D. Maria I |
Com a
autorização por escrito que me deram os Srs. Conde da Ponte, a quem fôra
cometida a inspecção da varanda, e Conde de Resende, capitão da Guarda Real,
para circular livremente por toda a parte, pude presenciar de perto todos os
aspectos da imponente cerimónia que ia realizar-se.
Ao aparecer a Rainha Nossa Senhora na
entrada da galeria, a alegria e o entusiasmo que se manifestaram entre os
convidados transmitiram-se à multidão do povo que se aglomerava no Terreiro do
Paço, se estendia pelas ruas próximas, pejava as janelas e os telhados e se
debruçava até de bordo das embarcações que juncavam o rio de mil cores; e os vivas à nossa amada Soberana pareciam
não ter fim.
Mas, por entre a plebe convulsionada,
houve quem soltasse este grito:
- "Pombal! Pombal! Morra Pombal! Morra!"
Não foi preciso mais para que tal
imprecação se estendesse a toda a populaça, que, dentro em pouco – excitada
pelo ódio ao antigo Ministro, e recordando-se dos milhares de vítimas que
durante o seu governo apodreceram nas masmorras ou saíram delas estropiados e
meio mortos, quando a Rainha, logo após a morte de El-Rei seu pai, que santa
glória haja, mandou soltar todos os presos de Estado que ainda se encontravam
nas enxovias – começou a gritar, pelas praças e ruas próximas:
- "Morra Pombal! Morra! Morra!"
Corri a ver até onde iria a excitação
popular.
Parece que se previam estas arruaças e que
tinham sido dadas ordens para se reprimir qualquer manifestação, porque logo um
oficial do exército, à frente do seu pelotão de cavalaria, correu de um lado ao
outro a ameaçar que castigaria severamente aqueles que continuassem a perturbar
a alegria daquela festa com gritos de rancor e de morte.

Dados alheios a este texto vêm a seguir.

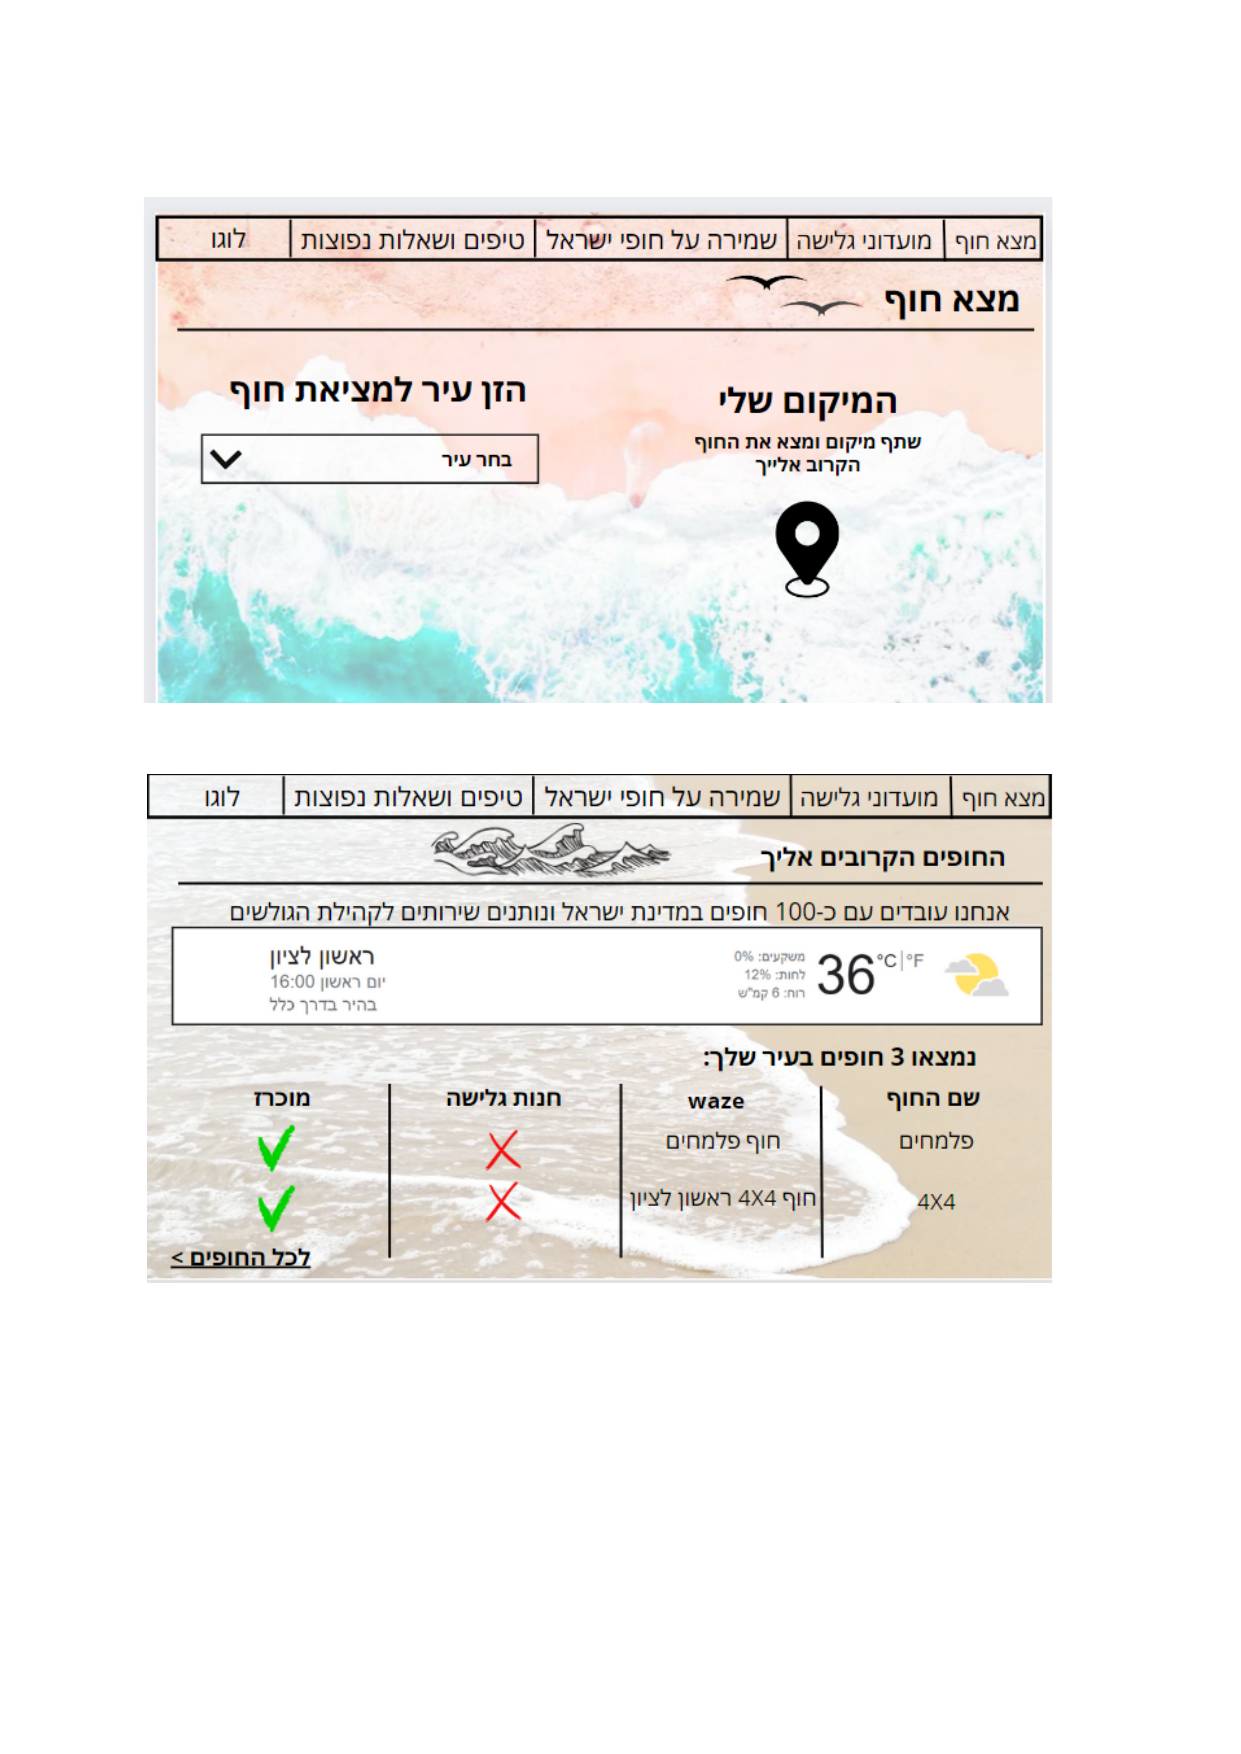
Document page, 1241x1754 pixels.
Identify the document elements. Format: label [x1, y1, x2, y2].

picture [147, 774, 1053, 1283]
picture [143, 197, 1053, 703]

Sossegou imediatamente o povo; e como o
cortejo desfilasse junto à parte exterior da Varanda para poder ser admirado
por todos os que se encontravam na Real Praça do Comércio, tudo ficou absorto naquele espectáculo deslumbrante e só teve depois manifestações de simpatia e
de louvor.
Chegando as Suas Majestades diante do
trono, descobriu-se El-Rei Nosso Senhor, e, com o chapéu na mão direita, saudou
a Sereníssima Princesa do Brasil e as reais Infantas, que estavam numa tribuna
com o Em.mo Cardeal da Cunha, que, como se sabe, a-pesar-da sua dedicação ao novo
estado das coisas, a Rainha, há poucos dias, dispensou de se apresentar no
Paço. Depois, o Conde da Calheta descobriu as duas cadeiras em que Suas
Majestades de sentariam.
Aproximou-se o Marquês de Tancos e
ofereceu à Rainha Nossa Senhora o Cetro de oiro esmaltado, que lhe ministrara
em grande prato de prata doirada o tesoureiro da Casa Real, João Inácio
Holbeche. Todos tomaram seus lugares, embora conservando-se de pé, como manda a
etiqueta. Então o Doutor José Ricalde Pereira de Castro, do Conselho de Sua
Majestade e desembargador do Paço, subiu ao estrado para proferir a fala da
aclamação:
- "Ouvide! Ouvide! Ouvide! Estai atentos!"
- disse o Rei de Armas Portugal; depois do que o doutor José Ricalde começou a
recitar a sua notável oração, que amanhã reproduziremos na íntegra.
Finda que foi a fala, passou-se à
cerimónia do juramento.
Ajoelhou-se a Rainha sobre uma rica
almofada de lustrina carmesim e na sua frente ajoelharam o Em.mo Patriarca
Eleito e os Bispos de Elvas e Penafiel; e, pondo Sua Majestade a mão direita sobre o Missal e o Crucifixo que o Patriarca sustentava, proferiu a fórmula do
juramento, que é a seguinte:
- Juro
e prometo, com a graça de Deus, vos reger e governar bem e direitamente, e vos
administrar direitamente a Justiça, quanto a humana fraqueza permite, e de vos
guardar vossos bons costumes, privilégios, graças, mercês, liberdades e
franquezas, que pelos Reis meus predecessores vos foram dados, outorgados e
confirmados.
A seguir prestaram juramento de peito e
homenagem o Sereníssimo Príncipe D. José, o Infante D. João, que ontem
completou 10 anos, e o Duque de Cadaval (aos quais fôra dispensada a
menoridade), o Conde da Ponte, como Mordomo-mor de El-Rei, os Marqueses, Condes
e mais títulos, Secretários de Estado, Prelados, Ministros dos Tribunais,
Alcaides-mores, Monsenhores, Cónegos, Oficiais-mores, etc., que, por esta
ordem, foram beijando a mão de Sua Majestade.